We're totally loving it. I don't know how long we'll last, but one thing is sure: There's very little sluggishness happening around our house these days. Our mental faculties are sharp. And as Providence would have it, there are plenty of natural occasions for heating. There's your metabolism. There's the pale mid-winter sunlight. There's the oven. In fact, at this present moment Phaedra is pulling out freshly baked bread from the oven and I'm in the middle of preparing a chocolate torte for 45 minutes of oven time. The oven generates prodigal amounts of heat.

Bill Watterson of Calvin and Hobbes once said: "I like these cold, winter days. Days like these let you savor a bad mood." Our experiment is not so much license to savor bad moods as to savor the preciousness of warmth. We're saving pennies, yes, but we're also coming alive and paying a lot of attention to what it takes to warm our house or what it would have taken to warm a 19th-century Laura Ingalls Wilder pioneer home or 13th-century medieval, small-sized, or maybe very petite, castle.

Tonight Phaedra was upset that preparations for a dinner party were not turning out as she was wanting them to turnout. I in a well-intentioned effort sought to comfort her with positive speech: "It's not as bad as you think. Folks will love whatever you do. You have too high expectations; it'll be ok and probably more than ok. And besides, I love you." Foolish, I know. What she really needed was sympathy. She needed me to say: "I'm sorry things aren't turning out as you'd imagined. That stinks. I know you had great plans. They're good plans. Don't lose heart. I'm with you." Sym-pathos: feeling with. I'm reminded of that very strange passage in the Proverbs: "As he that taketh away a garment in cold weather, and as vinegar upon nitre, so is he that singeth songs to an heavy heart" (25:20). What the heck is nitre?

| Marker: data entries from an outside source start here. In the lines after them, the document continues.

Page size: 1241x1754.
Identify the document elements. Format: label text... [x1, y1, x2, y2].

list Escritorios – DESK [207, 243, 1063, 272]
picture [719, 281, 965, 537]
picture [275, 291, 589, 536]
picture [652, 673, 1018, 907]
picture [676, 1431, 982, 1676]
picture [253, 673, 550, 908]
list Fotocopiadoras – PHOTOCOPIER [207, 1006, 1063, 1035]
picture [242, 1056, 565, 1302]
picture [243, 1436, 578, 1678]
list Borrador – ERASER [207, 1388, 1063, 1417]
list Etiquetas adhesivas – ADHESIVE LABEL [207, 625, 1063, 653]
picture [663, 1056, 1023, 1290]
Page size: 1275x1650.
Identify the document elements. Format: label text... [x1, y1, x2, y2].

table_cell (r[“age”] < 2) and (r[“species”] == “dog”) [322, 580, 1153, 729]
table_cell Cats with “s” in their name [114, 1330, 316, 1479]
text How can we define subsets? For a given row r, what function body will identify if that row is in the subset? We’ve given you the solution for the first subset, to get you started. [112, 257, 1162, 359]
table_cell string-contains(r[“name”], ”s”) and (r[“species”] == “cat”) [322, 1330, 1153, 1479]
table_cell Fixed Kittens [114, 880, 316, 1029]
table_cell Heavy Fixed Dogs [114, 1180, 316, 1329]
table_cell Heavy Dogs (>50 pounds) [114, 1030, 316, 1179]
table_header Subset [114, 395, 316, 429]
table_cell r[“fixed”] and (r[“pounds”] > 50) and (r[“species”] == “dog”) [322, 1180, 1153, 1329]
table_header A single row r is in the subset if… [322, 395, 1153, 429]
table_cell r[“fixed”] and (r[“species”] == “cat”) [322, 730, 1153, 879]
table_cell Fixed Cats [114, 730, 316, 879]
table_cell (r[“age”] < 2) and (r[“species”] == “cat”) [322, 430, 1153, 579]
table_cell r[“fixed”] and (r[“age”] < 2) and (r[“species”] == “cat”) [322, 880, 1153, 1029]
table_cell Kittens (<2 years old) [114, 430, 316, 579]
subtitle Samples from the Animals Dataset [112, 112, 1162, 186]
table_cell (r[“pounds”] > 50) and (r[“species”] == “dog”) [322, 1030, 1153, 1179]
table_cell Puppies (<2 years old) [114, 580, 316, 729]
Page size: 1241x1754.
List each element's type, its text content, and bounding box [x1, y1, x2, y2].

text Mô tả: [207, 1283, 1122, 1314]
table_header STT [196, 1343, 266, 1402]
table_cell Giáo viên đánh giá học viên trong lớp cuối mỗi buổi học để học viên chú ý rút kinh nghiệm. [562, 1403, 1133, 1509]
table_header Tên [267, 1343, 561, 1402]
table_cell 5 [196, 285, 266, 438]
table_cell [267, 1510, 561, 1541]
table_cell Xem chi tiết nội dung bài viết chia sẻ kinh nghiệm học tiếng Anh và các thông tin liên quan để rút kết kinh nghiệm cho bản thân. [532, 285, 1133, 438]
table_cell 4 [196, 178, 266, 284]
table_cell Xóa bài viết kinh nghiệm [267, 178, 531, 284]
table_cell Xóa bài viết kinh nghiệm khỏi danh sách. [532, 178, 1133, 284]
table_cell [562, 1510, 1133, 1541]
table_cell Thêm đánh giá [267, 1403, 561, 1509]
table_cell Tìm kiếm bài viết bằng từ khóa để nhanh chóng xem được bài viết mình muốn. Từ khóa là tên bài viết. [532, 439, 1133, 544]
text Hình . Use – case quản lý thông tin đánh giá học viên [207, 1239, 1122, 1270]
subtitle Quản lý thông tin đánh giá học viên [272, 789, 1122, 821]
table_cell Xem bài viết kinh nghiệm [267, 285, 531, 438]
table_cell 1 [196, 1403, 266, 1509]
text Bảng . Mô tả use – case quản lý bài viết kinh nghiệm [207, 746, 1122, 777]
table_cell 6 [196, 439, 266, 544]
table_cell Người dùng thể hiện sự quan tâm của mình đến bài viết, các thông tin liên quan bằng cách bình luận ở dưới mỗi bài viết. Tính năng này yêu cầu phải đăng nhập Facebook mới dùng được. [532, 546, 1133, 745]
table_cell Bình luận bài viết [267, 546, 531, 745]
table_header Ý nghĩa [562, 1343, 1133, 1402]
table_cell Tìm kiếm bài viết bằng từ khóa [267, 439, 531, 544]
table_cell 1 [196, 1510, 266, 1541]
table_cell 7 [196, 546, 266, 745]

Whatever it is, it involves cold weather and inappropriate songs. Phaedra and I are waking up these days with a lot of garments in mind. There's no pajama lounging around our house. But there is a greater sense of noticing very simple things that can easily be taken for granted: cold and warm, coats and no coats, the privilege of modern Utilities and the absence of Utilities, and the money to be able to pay or not pay for them. It's a silly exercise perhaps. No Nobel prizes awared for our efforts, and none needed. But I guess you can say it's our way of slowing down and trying, by God's grace, to pay attention to the details of our lives. Staying awake. Being alert. And countering as best we can the temptation to take (American) life for granted.